-- Start of Task inputs --
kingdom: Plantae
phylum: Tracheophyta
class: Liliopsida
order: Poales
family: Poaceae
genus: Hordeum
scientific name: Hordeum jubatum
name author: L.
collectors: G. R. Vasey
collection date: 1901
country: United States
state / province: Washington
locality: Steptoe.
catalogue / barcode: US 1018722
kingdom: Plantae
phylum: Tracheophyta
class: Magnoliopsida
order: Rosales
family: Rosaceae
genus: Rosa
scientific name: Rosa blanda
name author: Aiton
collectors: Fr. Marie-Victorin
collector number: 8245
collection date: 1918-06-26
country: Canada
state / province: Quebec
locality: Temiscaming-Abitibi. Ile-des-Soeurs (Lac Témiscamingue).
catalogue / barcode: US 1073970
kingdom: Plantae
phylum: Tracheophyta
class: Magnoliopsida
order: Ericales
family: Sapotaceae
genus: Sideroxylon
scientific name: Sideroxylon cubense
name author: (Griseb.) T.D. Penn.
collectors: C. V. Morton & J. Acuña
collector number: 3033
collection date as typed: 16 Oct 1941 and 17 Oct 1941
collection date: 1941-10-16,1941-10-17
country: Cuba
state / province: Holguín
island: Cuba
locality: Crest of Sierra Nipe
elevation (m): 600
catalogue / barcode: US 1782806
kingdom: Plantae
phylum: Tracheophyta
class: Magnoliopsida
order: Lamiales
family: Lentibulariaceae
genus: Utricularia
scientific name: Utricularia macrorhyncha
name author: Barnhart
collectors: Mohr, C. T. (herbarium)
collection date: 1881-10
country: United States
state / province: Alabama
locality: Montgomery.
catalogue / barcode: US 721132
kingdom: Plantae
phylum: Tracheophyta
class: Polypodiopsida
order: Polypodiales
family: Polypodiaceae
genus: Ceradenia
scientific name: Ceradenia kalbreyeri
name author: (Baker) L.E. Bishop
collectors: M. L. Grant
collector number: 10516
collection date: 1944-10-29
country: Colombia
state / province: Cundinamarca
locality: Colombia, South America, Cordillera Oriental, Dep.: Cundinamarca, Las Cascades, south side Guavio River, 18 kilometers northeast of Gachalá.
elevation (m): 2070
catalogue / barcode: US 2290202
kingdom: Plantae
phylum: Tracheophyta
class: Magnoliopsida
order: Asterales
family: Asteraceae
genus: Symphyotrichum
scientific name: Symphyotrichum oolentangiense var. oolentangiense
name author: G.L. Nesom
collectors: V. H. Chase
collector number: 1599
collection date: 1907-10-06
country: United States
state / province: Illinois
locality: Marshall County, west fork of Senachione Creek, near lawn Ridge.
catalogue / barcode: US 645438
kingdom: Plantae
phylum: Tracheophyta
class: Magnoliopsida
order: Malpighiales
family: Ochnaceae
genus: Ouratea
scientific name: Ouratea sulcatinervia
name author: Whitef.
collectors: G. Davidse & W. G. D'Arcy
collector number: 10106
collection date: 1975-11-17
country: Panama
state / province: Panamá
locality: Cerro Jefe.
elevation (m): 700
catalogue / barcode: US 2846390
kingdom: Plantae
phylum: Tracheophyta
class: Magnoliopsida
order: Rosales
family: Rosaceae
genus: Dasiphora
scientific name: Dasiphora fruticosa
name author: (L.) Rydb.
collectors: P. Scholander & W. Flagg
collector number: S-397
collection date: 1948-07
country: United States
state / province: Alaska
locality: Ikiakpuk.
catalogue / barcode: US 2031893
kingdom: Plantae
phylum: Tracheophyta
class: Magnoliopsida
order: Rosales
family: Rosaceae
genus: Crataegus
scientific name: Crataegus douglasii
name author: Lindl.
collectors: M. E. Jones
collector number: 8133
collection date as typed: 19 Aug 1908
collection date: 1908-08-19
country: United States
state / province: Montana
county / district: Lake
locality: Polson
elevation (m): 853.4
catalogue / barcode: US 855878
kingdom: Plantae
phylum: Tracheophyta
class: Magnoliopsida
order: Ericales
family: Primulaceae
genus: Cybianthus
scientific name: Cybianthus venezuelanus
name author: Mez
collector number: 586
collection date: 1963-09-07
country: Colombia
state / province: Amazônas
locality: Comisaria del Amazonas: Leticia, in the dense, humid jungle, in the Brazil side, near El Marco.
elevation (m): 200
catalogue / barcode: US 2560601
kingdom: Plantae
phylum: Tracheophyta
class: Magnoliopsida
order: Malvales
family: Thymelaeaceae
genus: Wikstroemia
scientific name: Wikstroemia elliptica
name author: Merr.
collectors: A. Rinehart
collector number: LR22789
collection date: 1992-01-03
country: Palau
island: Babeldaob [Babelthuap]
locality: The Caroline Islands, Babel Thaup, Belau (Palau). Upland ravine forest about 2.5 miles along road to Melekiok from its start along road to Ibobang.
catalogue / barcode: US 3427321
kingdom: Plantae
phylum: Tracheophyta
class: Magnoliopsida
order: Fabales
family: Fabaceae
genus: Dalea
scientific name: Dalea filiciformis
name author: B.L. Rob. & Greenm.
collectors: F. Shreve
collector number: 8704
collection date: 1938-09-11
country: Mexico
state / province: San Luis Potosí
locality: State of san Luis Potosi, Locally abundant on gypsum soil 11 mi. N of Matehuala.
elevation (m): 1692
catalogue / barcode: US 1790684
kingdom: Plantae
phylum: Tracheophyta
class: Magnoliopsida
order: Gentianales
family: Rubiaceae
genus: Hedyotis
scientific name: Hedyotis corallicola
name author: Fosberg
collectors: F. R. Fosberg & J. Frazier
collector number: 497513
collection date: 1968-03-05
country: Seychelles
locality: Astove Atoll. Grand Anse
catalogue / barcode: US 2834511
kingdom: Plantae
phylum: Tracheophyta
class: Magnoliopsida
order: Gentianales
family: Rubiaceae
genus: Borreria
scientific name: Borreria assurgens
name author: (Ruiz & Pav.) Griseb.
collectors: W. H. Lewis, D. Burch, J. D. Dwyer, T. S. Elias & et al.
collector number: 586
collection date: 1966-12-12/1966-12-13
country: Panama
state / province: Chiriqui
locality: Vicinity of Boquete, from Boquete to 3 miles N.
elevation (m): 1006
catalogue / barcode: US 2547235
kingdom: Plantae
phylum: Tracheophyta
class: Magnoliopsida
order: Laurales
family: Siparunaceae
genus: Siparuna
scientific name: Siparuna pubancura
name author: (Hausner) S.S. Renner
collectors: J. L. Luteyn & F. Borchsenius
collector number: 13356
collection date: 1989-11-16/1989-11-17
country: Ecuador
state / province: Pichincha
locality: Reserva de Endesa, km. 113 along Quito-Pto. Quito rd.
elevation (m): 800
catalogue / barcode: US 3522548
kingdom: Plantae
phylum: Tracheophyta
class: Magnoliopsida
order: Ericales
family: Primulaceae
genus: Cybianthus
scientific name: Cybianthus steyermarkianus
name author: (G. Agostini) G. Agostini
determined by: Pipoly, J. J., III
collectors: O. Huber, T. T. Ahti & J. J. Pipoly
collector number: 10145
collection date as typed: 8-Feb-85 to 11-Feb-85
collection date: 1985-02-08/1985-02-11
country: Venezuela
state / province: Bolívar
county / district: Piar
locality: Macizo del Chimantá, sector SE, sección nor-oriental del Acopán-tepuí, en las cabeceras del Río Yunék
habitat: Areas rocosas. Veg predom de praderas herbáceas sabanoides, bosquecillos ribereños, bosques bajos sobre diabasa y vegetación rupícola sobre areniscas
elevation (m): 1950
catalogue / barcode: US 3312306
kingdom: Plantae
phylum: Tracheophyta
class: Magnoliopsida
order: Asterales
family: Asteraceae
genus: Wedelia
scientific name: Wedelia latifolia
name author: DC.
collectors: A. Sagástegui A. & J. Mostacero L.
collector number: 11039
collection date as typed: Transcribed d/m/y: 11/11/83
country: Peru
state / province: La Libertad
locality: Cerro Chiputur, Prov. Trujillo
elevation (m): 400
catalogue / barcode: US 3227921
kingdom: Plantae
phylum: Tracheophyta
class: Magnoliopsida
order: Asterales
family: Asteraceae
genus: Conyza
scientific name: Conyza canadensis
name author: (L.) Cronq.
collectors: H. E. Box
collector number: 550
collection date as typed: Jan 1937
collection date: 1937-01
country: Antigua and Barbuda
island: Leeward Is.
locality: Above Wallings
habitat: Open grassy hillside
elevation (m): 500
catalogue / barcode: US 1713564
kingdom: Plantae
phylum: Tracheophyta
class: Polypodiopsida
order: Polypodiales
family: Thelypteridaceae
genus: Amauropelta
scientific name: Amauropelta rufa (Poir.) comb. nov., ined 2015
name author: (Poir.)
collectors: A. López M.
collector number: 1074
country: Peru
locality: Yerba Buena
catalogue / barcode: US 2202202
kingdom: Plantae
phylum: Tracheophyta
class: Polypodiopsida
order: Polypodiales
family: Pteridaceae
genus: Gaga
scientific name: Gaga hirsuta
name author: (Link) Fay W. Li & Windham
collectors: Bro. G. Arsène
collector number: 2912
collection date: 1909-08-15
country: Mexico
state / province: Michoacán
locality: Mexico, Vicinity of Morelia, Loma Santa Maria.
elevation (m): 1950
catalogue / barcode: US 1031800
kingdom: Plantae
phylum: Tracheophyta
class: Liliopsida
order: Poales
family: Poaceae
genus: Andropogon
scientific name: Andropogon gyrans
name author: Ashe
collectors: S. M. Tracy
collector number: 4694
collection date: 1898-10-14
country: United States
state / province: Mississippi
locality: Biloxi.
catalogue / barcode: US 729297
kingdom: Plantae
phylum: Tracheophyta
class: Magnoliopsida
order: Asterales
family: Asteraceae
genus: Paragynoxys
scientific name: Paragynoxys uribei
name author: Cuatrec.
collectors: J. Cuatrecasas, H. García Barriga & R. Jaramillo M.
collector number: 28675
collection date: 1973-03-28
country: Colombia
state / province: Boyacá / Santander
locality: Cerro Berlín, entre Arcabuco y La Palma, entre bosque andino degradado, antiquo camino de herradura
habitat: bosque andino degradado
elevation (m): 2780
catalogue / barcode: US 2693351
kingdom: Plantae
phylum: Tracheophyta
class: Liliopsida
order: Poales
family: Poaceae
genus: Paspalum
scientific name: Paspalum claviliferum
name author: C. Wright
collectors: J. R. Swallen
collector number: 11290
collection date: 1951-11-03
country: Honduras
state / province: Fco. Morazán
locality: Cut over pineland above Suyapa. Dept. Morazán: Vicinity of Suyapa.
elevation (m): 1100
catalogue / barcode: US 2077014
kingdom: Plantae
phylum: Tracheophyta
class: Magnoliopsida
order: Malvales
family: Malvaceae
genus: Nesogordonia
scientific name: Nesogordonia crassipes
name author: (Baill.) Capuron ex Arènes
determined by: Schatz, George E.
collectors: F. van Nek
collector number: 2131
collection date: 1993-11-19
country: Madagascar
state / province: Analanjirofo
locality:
-- End of Task inputs --
Written problem - Update the lines starting at "genus: Rosa" and ending at "collector number: 3033" by replacing "state / province" with "region" and leaving everything else unchanged. Give only those lines.

Response to the task -
genus: Rosa
scientific name: Rosa blanda
name author: Aiton
collectors: Fr. Marie-Victorin
collector number: 8245
collection date: 1918-06-26
country: Canada
region: Quebec
locality: Temiscaming-Abitibi. Ile-des-Soeurs (Lac Témiscamingue).
catalogue / barcode: US 1073970
kingdom: Plantae
phylum: Tracheophyta
class: Magnoliopsida
order: Ericales
family: Sapotaceae
genus: Sideroxylon
scientific name: Sideroxylon cubense
name author: (Griseb.) T.D. Penn.
collectors: C. V. Morton & J. Acuña
collector number: 3033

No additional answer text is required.